Meet the Author: Claire Gebben
Like generations before her, author Claire Gebben had kept in contact with her German side of her family via letter writing. A few years ago, she received a fantastic surprise when her relatives in Freinsheim, Germany discovered old letters in their attic written by Claire’s ancestors, German immigrants to Cleveland, Ohio. The discovery led to the historical novel The Last of the Blacksmiths (Coffeetown Press, 2014), based on the true story of her great-great grandfather, a 19th century blacksmith from the Bavarian Rhinelands who travels to America to follow his dreams of freedom and prosperity. To research the novel, author Claire Gebben embarked on a journey that included four days of intensive blacksmithing and a month-long stay in the German Rhinelands. In her powerpoint presentation she’ll share discoveries, adventures, and genealogy tips learned while writing the book.

Team-taught offerings (these sessions can be designed to fit a one-hour session, or in-depth three hour workshops)

The What and Where of Novel Research
As writers, how do we determine what kind of information we need to populate our stories with realistic characters and furnish them with believable settings? And once we know what we need to research, where do we find key resources to answer our questions? This session offers tips and tricks for researching your novel. It is co-taught by Claire Gebben and Michele Genthon.
*Claire Gebben’s novel The Last of the Blacksmiths (Coffeetown Press, 2014), is the compelling tale of a 19th century German immigrant who pursues the American dream. Extensive research for the book has led to invitations to speak on topics ranging from genealogy to German food and wine to blacksmithing to travel in the German Rhinelands.
*Michele Genthon writes about historical Venetian women and her novel Child of the Red Priest was a finalist in the Pacific Northwest Writers Association’s 2014 literary contest. She incorporates her research into her blog, in which she writes about American women who achieved “firsts” as women.

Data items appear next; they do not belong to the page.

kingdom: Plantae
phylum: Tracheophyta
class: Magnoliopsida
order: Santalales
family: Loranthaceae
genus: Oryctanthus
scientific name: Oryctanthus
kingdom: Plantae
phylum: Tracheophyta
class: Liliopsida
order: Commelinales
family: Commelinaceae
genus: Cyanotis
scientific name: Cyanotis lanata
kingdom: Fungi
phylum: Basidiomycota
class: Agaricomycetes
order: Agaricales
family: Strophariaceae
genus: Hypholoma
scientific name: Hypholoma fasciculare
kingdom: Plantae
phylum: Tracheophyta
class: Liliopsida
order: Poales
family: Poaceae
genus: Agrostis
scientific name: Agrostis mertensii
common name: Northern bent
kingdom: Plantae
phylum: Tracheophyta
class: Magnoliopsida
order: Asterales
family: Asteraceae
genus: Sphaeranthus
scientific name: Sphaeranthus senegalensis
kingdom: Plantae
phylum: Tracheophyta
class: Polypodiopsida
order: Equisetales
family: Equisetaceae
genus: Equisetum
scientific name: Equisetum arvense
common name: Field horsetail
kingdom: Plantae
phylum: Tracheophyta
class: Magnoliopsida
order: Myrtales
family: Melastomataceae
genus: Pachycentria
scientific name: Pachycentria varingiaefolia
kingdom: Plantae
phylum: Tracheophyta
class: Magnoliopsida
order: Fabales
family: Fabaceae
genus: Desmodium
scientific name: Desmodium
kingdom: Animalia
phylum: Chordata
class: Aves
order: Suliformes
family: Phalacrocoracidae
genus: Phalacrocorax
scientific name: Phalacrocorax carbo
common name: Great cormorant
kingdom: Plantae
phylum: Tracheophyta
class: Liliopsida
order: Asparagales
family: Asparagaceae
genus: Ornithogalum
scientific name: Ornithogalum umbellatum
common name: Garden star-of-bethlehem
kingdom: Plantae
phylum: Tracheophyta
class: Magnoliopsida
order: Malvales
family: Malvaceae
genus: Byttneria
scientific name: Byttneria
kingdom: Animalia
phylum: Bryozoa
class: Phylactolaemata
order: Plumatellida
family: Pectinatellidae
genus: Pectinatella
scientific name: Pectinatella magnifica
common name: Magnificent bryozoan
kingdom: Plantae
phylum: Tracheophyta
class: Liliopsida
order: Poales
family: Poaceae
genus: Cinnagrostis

Novel Research: Ready, Set, Go!
Co-taught by Claire Gebben and Roz Ray. Session offers insights and experience for researching a novel and in-class opportunities for participants to formulate a research to-do list and consider new research directions and opportunities. Participants are encouraged to bring a current writing project that needs research.
*Claire Gebben’s novel The Last of the Blacksmiths (Coffeetown Press, 2014), is the compelling tale of a 19th century German immigrant who pursues the American dream. Extensive research for the book has led to invitations to speak on topics ranging from genealogy to German food and wine to blacksmithing to travel in the German Rhinelands.
*Roz Ray is a Seattle historical fiction writer. She studied history at Western Washington University and Assyriology at Johns Hopkins University, and graduated from the Northwest Institute of Literary Arts in 2014. She recently finished her first novel (forthcoming), set in Seattle in 1889, and is researching her second novel. She was a top three finalist for the Mixer Publishing Literary Science Fiction Contest. When she’s not writing, she builds houses and teaches novel-writing residencies in elementary school classrooms.